■ Task:
Which rows below contain the string "difference", with case counting? Gather each of those rows and copy it out in full.
==============================
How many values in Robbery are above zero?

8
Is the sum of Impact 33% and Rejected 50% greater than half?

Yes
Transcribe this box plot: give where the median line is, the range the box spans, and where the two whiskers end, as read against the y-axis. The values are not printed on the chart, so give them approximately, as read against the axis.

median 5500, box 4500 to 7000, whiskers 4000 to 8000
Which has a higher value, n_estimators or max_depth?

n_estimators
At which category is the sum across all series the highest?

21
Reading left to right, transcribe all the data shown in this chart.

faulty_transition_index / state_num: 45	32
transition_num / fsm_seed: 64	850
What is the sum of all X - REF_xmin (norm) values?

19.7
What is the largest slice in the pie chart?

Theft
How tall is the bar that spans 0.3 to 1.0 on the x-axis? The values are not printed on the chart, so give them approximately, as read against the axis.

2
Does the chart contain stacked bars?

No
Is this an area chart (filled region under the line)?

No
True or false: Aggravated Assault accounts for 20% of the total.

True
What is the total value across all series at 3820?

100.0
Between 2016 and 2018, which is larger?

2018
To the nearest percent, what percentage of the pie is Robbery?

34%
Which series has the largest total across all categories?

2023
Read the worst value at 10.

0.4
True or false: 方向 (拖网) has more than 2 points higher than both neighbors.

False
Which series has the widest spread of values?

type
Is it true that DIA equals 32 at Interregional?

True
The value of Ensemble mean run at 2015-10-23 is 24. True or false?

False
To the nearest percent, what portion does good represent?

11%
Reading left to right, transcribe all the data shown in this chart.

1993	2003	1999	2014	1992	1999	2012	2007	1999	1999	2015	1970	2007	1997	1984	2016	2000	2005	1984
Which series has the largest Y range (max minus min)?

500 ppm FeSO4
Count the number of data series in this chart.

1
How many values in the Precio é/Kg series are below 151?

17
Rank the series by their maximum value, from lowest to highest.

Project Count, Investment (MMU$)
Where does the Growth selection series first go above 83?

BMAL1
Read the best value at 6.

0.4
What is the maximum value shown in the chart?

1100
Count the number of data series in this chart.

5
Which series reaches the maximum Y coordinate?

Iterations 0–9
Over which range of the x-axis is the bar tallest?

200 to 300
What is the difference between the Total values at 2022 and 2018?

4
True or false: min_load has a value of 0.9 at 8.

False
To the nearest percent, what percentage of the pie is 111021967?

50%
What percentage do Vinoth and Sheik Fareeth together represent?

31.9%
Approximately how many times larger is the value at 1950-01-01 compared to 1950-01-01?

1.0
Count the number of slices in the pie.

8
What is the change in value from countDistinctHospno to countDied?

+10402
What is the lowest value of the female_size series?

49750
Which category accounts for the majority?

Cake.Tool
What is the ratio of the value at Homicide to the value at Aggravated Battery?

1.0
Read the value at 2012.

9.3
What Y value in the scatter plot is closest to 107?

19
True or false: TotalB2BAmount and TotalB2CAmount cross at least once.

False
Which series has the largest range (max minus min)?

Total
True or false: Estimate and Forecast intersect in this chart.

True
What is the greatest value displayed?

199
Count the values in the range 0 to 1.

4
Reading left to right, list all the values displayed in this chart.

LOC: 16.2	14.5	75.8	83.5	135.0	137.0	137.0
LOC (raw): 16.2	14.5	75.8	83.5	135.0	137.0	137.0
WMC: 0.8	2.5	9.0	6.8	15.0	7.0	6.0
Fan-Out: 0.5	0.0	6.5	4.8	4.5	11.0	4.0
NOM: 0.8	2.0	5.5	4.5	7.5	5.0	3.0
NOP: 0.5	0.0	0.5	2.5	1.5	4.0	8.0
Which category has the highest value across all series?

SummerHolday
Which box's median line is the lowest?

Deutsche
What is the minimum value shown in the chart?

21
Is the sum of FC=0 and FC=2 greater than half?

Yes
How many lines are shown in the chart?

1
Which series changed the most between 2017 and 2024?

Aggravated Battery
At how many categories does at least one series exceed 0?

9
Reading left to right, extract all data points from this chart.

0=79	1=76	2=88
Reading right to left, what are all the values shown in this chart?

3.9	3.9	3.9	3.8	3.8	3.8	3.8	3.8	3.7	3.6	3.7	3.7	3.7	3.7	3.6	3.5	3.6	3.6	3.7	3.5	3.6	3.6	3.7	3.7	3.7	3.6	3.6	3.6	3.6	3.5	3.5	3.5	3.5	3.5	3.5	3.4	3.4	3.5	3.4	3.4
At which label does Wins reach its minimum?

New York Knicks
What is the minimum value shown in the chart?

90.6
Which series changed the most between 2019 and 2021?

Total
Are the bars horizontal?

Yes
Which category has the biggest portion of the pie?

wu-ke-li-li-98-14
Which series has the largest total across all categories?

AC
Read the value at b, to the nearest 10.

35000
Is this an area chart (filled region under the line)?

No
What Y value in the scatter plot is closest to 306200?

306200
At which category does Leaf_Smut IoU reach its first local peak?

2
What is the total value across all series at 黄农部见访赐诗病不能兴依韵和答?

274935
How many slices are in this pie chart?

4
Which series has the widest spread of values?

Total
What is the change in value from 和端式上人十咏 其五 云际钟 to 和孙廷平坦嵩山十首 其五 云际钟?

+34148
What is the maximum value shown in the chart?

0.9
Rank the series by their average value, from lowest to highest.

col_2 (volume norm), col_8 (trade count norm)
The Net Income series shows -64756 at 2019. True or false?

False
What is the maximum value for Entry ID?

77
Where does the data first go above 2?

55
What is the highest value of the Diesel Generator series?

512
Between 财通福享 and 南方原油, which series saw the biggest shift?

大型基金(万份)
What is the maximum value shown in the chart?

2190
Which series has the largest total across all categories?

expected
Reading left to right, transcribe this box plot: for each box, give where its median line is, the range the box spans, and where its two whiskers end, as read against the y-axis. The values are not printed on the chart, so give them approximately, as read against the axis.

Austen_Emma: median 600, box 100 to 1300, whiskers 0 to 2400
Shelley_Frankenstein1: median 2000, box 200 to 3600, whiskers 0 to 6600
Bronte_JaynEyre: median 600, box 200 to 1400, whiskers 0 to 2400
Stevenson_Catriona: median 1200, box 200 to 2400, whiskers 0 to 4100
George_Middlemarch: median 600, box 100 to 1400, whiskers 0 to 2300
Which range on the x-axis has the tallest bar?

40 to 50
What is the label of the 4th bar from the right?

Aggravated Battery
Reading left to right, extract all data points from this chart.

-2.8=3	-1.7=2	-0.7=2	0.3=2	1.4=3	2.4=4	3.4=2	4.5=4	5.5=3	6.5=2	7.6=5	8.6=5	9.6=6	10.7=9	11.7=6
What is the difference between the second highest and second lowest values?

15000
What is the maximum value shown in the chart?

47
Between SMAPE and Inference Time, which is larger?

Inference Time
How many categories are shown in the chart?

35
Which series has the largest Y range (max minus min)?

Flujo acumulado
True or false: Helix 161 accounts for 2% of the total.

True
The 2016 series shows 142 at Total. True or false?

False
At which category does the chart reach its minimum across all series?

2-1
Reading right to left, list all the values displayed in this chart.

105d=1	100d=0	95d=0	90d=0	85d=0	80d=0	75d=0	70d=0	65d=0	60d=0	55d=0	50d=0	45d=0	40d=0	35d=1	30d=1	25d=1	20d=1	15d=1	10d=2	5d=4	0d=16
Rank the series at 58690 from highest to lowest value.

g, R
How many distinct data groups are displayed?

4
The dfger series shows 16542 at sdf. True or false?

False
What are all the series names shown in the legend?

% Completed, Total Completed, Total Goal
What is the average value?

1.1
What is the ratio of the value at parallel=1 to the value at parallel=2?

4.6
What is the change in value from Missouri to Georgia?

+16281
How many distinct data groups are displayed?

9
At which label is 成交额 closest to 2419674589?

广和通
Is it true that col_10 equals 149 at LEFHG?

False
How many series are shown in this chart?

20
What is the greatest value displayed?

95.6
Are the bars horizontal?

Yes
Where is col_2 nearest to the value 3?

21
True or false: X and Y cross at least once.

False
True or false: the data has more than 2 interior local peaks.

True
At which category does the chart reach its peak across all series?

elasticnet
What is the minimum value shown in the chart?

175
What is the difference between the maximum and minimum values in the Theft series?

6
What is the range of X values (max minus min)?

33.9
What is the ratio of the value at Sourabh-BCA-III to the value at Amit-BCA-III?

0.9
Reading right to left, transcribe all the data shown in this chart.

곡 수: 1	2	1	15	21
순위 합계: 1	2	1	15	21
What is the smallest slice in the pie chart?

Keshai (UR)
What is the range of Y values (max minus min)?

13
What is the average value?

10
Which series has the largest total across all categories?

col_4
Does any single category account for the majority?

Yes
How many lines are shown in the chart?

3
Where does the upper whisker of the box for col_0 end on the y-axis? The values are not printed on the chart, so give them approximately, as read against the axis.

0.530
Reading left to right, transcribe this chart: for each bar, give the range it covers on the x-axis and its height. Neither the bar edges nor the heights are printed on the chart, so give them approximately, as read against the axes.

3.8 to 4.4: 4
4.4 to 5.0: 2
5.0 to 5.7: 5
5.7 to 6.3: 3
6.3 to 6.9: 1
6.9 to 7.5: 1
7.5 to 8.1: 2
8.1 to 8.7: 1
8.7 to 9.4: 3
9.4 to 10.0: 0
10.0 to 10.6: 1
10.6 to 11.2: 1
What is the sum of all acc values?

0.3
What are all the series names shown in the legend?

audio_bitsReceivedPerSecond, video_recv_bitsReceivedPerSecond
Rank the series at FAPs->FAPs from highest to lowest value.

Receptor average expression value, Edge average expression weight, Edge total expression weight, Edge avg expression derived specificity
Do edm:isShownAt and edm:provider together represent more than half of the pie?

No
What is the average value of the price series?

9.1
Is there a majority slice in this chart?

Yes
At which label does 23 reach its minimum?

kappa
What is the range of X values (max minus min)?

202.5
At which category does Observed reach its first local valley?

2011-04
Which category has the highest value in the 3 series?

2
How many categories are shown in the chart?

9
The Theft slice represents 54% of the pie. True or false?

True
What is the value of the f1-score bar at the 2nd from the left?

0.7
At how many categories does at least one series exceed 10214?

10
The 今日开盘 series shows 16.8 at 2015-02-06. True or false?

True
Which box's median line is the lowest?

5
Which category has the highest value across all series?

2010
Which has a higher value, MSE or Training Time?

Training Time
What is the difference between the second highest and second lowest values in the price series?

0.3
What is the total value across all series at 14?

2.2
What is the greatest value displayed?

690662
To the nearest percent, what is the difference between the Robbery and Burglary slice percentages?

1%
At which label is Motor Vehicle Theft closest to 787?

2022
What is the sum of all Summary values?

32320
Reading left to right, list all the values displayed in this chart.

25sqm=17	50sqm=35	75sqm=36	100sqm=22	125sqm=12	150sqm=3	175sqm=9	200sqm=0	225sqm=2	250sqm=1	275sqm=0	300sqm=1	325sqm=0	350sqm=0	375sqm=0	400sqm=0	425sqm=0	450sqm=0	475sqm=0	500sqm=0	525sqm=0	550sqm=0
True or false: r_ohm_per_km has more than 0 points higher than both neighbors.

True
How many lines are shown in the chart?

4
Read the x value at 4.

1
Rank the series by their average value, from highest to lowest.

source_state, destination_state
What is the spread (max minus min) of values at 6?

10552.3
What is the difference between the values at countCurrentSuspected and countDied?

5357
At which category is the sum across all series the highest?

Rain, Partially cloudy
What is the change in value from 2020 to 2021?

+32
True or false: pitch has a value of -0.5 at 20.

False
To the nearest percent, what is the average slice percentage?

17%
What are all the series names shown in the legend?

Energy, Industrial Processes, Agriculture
==============================
■ Response:
What is the difference between the Total values at 2022 and 2018?
What is the difference between the second highest and second lowest values?
What is the difference between the maximum and minimum values in the Theft series?
What is the difference between the second highest and second lowest values in the price series?
To the nearest percent, what is the difference between the Robbery and Burglary slice percentages?
What is the difference between the values at countCurrentSuspected and countDied?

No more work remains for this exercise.